WORK TO COMPLETE
Your answer should be every line with the word "blocks", copied from the data below.

DATA FOR THIS TASK
◇ ◇ ◇

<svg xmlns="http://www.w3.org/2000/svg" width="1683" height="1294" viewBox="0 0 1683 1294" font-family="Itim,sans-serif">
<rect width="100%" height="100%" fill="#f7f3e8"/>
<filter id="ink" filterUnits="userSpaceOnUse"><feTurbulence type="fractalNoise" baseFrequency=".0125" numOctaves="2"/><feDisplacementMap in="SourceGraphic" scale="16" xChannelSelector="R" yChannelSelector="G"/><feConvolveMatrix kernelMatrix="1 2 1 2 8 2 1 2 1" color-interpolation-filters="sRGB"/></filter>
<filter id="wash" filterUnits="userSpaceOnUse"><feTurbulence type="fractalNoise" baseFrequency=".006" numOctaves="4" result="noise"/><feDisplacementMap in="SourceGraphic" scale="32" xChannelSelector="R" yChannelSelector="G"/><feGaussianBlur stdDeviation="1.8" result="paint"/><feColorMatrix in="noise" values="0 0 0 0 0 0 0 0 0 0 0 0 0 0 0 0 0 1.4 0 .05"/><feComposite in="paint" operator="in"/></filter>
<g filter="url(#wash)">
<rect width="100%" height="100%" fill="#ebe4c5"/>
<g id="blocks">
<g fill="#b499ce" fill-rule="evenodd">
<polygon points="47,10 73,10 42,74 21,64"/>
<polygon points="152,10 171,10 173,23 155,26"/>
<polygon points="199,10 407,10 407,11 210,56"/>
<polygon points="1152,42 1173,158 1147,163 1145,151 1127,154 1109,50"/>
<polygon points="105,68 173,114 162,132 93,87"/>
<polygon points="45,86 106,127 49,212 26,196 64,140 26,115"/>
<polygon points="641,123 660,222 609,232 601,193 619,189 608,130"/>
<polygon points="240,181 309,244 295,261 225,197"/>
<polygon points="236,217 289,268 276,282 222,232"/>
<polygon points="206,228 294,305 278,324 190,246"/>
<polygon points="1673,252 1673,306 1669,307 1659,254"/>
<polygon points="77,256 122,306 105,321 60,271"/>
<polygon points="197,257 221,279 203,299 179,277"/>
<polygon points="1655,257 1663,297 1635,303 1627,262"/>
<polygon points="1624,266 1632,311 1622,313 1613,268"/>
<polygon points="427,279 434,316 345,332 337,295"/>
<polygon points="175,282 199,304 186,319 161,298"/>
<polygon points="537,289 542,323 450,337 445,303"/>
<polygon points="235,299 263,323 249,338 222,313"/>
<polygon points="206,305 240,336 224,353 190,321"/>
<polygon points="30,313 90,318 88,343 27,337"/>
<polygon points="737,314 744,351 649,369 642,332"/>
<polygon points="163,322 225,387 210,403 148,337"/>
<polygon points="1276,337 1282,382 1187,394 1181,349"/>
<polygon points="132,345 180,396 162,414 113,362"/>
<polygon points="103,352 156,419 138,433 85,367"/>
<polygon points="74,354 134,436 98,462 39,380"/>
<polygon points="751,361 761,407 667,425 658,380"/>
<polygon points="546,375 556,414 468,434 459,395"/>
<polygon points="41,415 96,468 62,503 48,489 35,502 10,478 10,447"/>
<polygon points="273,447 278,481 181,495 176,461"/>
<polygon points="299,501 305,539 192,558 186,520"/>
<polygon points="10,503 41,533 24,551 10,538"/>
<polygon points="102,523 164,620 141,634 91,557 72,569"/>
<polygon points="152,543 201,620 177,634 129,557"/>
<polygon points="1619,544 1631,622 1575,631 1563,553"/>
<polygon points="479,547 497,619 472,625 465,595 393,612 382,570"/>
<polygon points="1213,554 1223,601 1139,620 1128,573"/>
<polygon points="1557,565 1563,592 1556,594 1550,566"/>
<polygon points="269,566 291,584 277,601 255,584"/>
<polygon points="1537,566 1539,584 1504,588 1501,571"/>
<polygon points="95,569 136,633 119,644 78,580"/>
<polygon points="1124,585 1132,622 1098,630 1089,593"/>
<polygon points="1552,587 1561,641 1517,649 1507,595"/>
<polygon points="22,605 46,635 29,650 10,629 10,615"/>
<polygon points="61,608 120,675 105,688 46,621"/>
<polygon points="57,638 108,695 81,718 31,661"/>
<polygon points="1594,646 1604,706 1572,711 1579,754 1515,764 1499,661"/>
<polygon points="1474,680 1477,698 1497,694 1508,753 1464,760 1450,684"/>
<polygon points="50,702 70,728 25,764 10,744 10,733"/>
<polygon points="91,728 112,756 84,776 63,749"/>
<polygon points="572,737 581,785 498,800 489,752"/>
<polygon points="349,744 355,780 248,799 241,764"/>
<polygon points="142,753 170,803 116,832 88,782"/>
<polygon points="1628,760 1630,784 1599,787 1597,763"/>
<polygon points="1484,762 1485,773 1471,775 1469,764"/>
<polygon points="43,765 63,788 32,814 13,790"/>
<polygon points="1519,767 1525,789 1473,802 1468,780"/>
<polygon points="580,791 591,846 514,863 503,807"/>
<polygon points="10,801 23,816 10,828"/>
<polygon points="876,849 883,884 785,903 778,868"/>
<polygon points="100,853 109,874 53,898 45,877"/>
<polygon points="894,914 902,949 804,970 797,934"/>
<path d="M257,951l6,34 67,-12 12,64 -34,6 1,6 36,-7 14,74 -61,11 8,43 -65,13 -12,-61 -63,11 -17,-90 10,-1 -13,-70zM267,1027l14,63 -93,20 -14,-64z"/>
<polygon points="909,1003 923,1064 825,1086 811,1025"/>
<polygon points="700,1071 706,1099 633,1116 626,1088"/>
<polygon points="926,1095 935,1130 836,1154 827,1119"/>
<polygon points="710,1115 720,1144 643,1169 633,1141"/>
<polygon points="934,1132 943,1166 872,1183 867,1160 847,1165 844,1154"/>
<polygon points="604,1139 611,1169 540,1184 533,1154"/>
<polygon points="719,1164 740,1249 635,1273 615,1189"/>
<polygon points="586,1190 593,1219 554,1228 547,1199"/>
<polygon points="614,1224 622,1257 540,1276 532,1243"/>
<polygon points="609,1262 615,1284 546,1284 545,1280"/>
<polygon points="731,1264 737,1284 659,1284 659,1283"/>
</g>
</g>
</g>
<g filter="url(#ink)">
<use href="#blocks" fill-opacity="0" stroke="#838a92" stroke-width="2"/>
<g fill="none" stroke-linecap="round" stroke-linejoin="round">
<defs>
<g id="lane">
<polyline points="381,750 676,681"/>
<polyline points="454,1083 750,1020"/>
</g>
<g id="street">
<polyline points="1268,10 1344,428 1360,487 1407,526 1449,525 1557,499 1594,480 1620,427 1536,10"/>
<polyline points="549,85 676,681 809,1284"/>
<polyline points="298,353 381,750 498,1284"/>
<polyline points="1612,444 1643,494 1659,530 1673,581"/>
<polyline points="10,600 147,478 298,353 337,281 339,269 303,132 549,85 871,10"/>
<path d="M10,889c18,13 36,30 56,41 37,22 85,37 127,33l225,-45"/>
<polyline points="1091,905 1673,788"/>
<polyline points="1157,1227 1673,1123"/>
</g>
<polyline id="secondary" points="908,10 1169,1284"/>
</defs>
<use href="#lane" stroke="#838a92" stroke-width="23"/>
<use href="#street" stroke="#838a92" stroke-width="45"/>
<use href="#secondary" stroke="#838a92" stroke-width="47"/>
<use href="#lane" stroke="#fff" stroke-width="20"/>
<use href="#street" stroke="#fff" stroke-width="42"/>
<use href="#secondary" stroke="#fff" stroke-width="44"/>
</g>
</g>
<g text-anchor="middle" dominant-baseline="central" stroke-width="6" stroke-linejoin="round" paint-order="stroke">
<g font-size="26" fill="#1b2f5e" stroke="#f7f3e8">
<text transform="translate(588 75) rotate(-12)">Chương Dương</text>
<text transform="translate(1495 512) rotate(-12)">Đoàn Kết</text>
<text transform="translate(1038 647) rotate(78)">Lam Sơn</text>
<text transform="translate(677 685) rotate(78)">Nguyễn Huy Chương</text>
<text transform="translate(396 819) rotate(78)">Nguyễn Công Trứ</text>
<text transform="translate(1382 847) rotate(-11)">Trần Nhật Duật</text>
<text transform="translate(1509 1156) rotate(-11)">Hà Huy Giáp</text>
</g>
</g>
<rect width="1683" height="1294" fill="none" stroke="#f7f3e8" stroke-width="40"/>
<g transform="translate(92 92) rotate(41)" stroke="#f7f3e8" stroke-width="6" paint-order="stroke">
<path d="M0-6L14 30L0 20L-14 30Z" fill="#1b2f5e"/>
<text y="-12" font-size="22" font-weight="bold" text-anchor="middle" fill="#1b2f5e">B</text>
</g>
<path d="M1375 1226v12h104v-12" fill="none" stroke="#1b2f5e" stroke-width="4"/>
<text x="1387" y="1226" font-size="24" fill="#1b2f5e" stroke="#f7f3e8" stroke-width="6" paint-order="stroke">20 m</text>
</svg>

◇ ◇ ◇

WRITTEN SOLUTION
<g id="blocks">
<use href="#blocks" fill-opacity="0" stroke="#838a92" stroke-width="2"/>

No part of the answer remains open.